§ **EXERCISE REQUIREMENTS**:
Put each line of the entries into a JSON list of strings, one string per line with blank lines omitted, starting from the line with "city: Erkelenz" up to and including the line with "latitude: -0.2829".

§ **RECORDS SUPPLIED**:
-- -- --

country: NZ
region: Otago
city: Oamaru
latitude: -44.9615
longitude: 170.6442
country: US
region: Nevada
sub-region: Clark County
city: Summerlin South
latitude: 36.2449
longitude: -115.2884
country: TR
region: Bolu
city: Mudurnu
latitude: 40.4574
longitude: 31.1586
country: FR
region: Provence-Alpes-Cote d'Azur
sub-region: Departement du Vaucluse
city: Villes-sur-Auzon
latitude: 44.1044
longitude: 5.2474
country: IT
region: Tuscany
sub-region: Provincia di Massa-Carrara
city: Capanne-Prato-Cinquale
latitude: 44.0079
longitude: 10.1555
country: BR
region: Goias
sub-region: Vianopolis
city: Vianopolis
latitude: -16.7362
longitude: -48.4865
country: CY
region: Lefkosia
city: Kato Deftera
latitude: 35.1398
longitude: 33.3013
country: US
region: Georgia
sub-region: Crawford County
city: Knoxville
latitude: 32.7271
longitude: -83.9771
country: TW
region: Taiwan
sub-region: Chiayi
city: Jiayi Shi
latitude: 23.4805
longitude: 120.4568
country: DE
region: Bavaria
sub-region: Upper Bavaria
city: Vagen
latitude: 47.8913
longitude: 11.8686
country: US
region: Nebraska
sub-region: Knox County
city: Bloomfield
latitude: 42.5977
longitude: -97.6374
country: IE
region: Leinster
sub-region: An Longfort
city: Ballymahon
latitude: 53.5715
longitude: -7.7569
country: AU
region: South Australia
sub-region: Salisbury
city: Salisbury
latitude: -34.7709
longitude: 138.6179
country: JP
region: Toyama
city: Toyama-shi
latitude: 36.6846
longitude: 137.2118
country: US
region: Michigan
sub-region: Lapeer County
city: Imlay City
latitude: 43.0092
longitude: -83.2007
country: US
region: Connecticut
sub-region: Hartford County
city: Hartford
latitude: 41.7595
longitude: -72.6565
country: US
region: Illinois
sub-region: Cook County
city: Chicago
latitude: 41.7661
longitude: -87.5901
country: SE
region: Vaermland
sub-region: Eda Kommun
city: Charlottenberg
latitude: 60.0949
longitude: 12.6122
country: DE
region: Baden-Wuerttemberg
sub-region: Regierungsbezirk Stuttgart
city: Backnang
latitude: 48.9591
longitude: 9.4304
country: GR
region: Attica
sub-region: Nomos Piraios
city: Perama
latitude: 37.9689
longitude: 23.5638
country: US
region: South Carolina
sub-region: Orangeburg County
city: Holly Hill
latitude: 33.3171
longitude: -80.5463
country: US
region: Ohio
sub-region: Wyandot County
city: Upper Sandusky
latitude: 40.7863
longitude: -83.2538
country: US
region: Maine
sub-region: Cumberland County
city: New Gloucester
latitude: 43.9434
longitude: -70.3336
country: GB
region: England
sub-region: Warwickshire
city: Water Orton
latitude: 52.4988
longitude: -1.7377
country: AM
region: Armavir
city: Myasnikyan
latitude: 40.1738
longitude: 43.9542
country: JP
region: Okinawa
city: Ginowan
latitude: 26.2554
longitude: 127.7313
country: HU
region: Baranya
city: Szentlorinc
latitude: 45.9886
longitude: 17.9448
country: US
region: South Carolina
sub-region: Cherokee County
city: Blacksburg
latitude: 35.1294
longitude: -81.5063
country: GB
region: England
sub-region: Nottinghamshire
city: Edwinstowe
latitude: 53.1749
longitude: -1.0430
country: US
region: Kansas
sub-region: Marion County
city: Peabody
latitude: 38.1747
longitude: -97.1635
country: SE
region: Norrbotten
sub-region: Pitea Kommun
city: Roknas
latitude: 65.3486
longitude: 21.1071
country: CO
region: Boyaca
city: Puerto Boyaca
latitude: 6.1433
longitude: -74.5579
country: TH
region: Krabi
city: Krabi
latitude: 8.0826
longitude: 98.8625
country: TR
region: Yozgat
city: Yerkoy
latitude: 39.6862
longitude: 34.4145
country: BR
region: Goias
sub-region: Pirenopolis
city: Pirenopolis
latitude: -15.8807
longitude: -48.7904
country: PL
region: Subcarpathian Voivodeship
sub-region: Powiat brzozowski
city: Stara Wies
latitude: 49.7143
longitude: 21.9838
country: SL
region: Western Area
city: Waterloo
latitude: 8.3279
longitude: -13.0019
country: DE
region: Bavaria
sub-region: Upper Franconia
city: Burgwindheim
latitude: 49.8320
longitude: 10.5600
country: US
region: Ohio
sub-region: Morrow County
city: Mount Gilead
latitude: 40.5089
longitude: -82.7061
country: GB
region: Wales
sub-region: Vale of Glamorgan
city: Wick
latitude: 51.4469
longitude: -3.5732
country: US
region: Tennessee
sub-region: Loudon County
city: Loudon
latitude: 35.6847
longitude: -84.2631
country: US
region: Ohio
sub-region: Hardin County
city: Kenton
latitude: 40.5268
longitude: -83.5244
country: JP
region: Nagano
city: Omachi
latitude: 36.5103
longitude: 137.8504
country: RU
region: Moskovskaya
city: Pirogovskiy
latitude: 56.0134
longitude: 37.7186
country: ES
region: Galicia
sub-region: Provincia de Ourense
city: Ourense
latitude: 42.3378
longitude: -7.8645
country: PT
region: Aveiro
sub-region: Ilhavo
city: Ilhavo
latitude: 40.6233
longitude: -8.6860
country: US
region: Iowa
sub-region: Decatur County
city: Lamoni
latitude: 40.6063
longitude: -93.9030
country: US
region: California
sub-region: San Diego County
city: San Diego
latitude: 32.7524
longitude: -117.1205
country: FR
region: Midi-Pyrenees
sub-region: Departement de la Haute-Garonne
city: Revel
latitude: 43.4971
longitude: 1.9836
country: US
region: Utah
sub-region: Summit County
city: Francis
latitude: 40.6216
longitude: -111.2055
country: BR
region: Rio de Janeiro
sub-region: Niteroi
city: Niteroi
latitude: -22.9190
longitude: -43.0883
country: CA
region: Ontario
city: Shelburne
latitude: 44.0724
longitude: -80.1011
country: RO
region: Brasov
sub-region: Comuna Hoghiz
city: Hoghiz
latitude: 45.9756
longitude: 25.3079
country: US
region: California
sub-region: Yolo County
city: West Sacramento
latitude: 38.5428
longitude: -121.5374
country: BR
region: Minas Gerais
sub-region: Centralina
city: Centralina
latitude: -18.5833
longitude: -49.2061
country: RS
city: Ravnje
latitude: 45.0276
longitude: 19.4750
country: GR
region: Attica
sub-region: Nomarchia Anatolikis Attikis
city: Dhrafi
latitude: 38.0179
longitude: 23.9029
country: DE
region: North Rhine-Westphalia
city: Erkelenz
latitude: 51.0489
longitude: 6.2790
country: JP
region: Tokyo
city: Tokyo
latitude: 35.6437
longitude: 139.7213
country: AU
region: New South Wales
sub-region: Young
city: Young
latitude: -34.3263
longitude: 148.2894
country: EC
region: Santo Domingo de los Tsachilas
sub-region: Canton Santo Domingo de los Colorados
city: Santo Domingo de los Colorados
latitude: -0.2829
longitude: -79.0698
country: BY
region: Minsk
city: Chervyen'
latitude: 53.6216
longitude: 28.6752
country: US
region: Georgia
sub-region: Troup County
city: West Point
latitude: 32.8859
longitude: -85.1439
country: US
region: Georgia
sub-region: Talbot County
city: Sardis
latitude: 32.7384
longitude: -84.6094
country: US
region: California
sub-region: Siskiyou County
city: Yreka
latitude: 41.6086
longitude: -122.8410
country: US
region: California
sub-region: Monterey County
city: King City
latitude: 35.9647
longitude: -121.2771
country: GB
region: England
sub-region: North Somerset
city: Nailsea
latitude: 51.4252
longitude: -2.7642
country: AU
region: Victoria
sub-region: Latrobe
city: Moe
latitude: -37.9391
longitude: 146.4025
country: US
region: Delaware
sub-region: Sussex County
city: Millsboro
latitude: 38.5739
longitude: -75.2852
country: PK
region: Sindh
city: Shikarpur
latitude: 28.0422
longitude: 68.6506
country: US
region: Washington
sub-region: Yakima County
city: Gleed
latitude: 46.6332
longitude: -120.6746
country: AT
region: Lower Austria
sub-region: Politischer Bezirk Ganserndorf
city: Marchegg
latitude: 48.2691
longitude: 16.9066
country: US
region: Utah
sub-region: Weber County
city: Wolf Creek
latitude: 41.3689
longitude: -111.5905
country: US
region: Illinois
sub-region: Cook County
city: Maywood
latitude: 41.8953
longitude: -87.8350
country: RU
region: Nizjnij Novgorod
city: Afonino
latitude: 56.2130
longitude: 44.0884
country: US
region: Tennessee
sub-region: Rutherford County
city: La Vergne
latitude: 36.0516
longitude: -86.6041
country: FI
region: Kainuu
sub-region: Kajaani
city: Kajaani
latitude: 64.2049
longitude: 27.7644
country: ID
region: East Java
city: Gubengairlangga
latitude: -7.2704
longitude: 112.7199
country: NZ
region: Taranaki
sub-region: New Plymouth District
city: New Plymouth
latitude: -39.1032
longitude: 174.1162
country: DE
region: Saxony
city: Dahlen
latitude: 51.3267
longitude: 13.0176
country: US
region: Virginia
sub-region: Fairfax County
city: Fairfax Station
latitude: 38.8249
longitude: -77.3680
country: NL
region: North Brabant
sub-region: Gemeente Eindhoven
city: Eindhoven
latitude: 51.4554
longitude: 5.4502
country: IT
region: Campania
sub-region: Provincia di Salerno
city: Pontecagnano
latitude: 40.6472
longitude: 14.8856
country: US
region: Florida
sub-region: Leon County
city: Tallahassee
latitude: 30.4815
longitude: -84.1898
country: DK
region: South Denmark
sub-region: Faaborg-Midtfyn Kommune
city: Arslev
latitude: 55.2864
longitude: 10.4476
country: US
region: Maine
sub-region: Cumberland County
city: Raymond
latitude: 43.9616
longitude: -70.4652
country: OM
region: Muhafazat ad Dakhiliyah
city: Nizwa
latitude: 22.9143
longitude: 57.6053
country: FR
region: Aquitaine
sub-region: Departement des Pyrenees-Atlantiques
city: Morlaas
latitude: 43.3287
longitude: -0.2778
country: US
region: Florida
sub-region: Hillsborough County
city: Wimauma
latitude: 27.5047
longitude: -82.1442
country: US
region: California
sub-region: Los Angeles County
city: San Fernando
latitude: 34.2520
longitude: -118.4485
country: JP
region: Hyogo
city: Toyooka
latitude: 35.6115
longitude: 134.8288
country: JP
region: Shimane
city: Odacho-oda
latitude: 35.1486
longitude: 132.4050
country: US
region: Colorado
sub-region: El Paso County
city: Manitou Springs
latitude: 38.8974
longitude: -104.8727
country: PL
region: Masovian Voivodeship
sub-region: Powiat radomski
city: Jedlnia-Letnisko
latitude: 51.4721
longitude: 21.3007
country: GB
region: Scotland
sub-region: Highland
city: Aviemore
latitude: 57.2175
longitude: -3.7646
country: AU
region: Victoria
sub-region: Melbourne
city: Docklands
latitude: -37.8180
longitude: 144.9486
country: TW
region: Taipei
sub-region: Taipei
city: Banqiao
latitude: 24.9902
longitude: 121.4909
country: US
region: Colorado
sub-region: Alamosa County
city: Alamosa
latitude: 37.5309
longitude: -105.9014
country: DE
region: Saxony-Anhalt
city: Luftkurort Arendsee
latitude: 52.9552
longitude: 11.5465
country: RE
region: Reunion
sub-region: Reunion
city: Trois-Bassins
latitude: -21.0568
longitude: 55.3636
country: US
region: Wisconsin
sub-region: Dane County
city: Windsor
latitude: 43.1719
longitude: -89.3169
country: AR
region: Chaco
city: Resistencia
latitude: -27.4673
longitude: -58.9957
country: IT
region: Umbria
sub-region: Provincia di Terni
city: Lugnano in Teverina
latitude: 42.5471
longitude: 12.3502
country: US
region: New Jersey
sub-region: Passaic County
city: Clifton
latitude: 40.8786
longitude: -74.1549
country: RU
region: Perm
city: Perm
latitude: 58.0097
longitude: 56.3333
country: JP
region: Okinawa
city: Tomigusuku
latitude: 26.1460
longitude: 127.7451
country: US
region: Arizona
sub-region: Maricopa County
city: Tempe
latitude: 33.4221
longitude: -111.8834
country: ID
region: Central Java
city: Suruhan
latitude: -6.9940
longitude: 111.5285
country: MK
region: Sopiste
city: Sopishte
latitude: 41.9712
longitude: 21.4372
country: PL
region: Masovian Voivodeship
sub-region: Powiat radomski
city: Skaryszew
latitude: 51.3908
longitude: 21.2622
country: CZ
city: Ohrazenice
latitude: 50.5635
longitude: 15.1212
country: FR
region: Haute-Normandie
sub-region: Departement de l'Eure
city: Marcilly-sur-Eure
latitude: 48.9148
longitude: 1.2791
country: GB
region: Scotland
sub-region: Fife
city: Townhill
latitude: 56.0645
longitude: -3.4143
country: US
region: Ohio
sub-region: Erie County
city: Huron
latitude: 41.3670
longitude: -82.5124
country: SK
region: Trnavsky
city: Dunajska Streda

-- -- --

§ **FULL RESPONSE**:
[
  "city: Erkelenz",
  "latitude: 51.0489",
  "longitude: 6.2790",
  "country: JP",
  "region: Tokyo",
  "city: Tokyo",
  "latitude: 35.6437",
  "longitude: 139.7213",
  "country: AU",
  "region: New South Wales",
  "sub-region: Young",
  "city: Young",
  "latitude: -34.3263",
  "longitude: 148.2894",
  "country: EC",
  "region: Santo Domingo de los Tsachilas",
  "sub-region: Canton Santo Domingo de los Colorados",
  "city: Santo Domingo de los Colorados",
  "latitude: -0.2829"
]